Now you’re beginning to see why this article prompted me to write a blog post for the first time in umpteen weeks! Not just levels of approval, but check­lists too? Be still my beating heart!

Auditors have been employing check­lists to improve quality for eons. It’s great to see articles like this extolling their virtues to all people and for all tasks.

Mystery payments at Canadian construction company

This is inter­esting: An internal review at Canadian construction company SNC-Lavalin of certain payments approved by the CEO has resulted in that executive’s departure from the company.

The payments in question were approved directly by the CEO after the CFO rejected them. Documen­tation was appar­ently sketchy, as the review revealed that the projects they were attributed to were incorrect.

[The review] reveals payments to contracts that didn’t exist, myste­rious agents whose identity “is without substance,” and staffers using emails and password-protected devices that the company couldn’t access.

They can’t be sure that the payments in question weren’t related to their contro­versial involvement with the former Gaddafi regime in Libya, since the recip­ients appear to be ficti­tious. They believe they weren’t, but there’s really no basis for that belief since the report is inconclusive.

SNC-Lavalin has opera­tions in over 100 countries and earned over $7-billion in revenue last year.

The company said improper payments are a result of “management override, flawed design or ineffective enforcement of controls” in relation to hiring agents for two of its projects.

Design is one aspect of internal control, and operating effec­tiveness is the other. Add to that management’s ability override them, and they’ve pretty much covered all their bases!

Some former employees have conducted company affairs using non-corporate email addresses or had password protected devices to which the company does not have access.

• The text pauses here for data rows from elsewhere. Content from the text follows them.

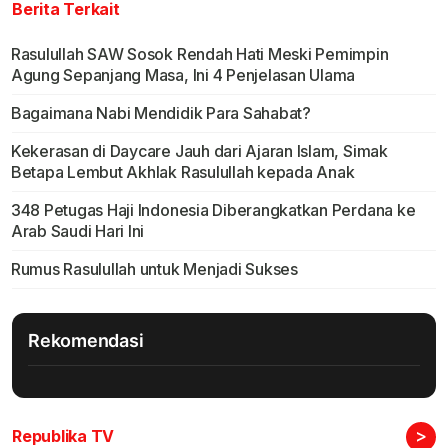
Berita Terkait
Rasulullah SAW Sosok Rendah Hati Meski Pemimpin
Agung Sepanjang Masa, Ini 4 Penjelasan Ulama
Bagaimana Nabi Mendidik Para Sahabat?
Kekerasan di Daycare Jauh dari Ajaran Islam, Simak
Betapa Lembut Akhlak Rasulullah kepada Anak
348 Petugas Haji Indonesia Diberangkatkan Perdana ke
Arab Saudi Hari Ini
Rumus Rasulullah untuk Menjadi Sukses
Rekomendasi
>
Republika TV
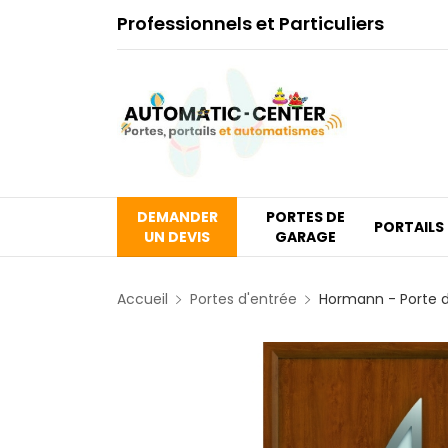
Professionnels et Particuliers
DEMANDER
PORTES DE
PORTAILS
UN DEVIS
GARAGE
Accueil
Portes d'entrée
Hormann - Porte d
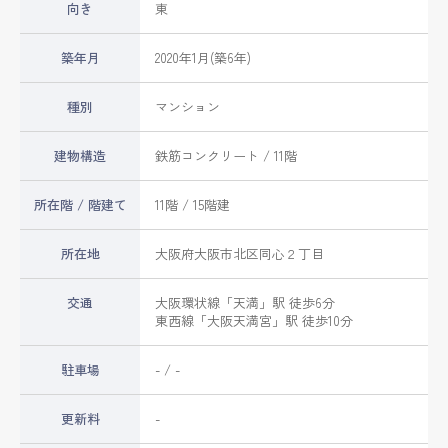
向き
東
築年月
2020年1月(築6年)
種別
マンション
建物構造
鉄筋コンクリート / 11階
所在階 / 階建て
11階 / 15階建
所在地
大阪府
大阪市北区
同心
２丁目
交通
大阪環状線
「
天満
」駅 徒歩6分
東西線
「
大阪天満宮
」駅 徒歩10分
駐車場
- / -
更新料
-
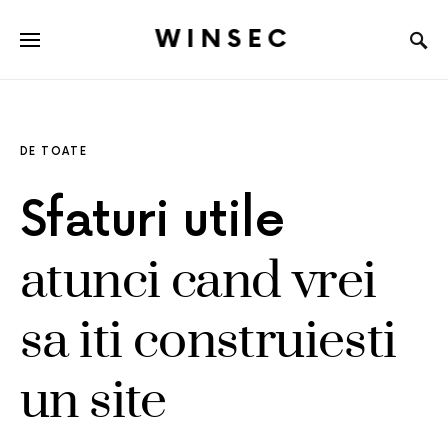
WINSEC
DE TOATE
Sfaturi utile
atunci cand vrei
sa iti construiesti
un site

This is incredibly suspi­cious, as what good reason could there be for using non-corporate email to conduct company business? Always a red flag, but tough to uncover. The article doesn’t discuss how it was in this case, unfortunately.

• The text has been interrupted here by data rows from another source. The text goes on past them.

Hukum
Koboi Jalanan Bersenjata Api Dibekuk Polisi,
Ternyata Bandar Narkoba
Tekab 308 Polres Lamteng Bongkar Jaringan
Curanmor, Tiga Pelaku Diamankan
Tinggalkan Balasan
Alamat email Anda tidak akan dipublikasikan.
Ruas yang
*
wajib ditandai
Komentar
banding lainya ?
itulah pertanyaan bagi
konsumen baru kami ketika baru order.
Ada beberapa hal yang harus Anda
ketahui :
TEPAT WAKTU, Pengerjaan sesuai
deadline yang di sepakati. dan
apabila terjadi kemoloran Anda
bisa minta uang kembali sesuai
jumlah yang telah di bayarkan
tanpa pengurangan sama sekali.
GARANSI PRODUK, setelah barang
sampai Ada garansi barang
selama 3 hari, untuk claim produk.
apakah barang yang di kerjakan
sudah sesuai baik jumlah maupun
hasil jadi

The original inves­ti­gation, which was reported at the end of February, was over $35-million in payments which were undoc­u­mented. The reporting of this infor­mation resulted in a 20% decline in the company’s stock, which has since recovered only about ⅓ of the drop. Clearly, controls at the company are not strong enough and the market believes the environment may be such that more of these types of situa­tions exist.

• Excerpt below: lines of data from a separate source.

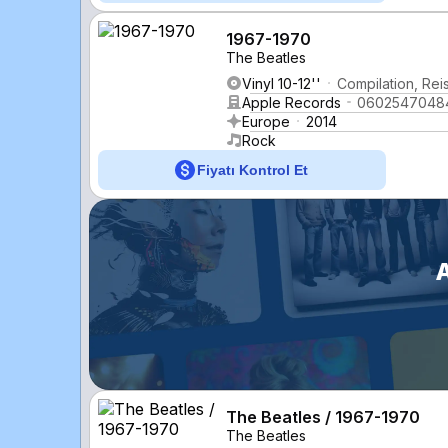
1967-1970
The Beatles
Vinyl 10-12''
Compilation, Rei
Apple Records
0602547048
Europe
2014
Rock
Fiyatı Kontrol Et
A
The Beatles / 1967-1970
The Beatles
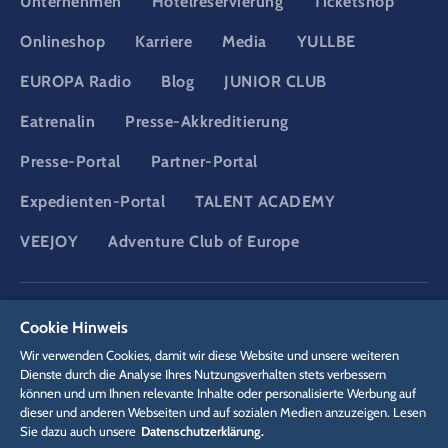
Unternehmen
Hotelreservierung
Ticketshop
Onlineshop
Karriere
Media
YULLBE
EUROPA Radio
Blog
JUNIOR CLUB
Eatrenalin
Presse-Akkreditierung
Presse-Portal
Partner-Portal
Expedienten-Portal
TALENT ACADEMY
VEEJOY
Adventure Club of Europe
DSGVO
Datenschutzerklärung
Cookie-Einstellungen
Impressum
Cookie Hinweis
Rechtliches
Wir verwenden Cookies, damit wir diese Website und unsere weiteren
Dienste durch die Analyse Ihres Nutzungsverhalten stets verbessern
können und um Ihnen relevante Inhalte oder personalisierte Werbung auf
dieser und anderen Webseiten und auf sozialen Medien anzuzeigen. Lesen
Sie dazu auch unsere
Datenschutzerklärung.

Now, with these recent devel­op­ments, it seems that the “tone at the top,” a critical component of a strong control environment (see COSO Internal Control Framework), was not one of uncom­pro­mising integrity.

Depending on the nature of the payments, if it is ever deter­mined satis­fac­torily, this could have impli­ca­tions related to the Corruption of Foreign Public Officials Act, Canada’s version of the Foreign Corrupt Practices Act in the US.

E&Y: Internal Audit should drive strategy

BusinessDay, a South African business news website, published a recent article refer­encing an E&Y study involving “more than 100 industry analysts from more than 20 disciplines”:

Organ­i­sa­tions need to break out of the compliance cocoon and evolve into a fully fledged leadership role that delivers real value to the business. In the current economic climate, the biggest risk for most companies is not a failure to meet compliance require­ments, but a failure to meet strategic targets.

The study also assessed last year’s top 10 business risks. In it, the analysts ranked the after­shocks of the credit crunch and the deepening global recession as the most important business risks, displacing regulation and compliance from the top spot.

Still more evidence that the Internal Audit profession demands an expanding skill set and well-rounded people with experience in more varied aspects of business. Auditors are going to have to continue to push themselves outside of their comfort zone in order to provide the greater value that share­holders require of the function.

How does your IA department stack up?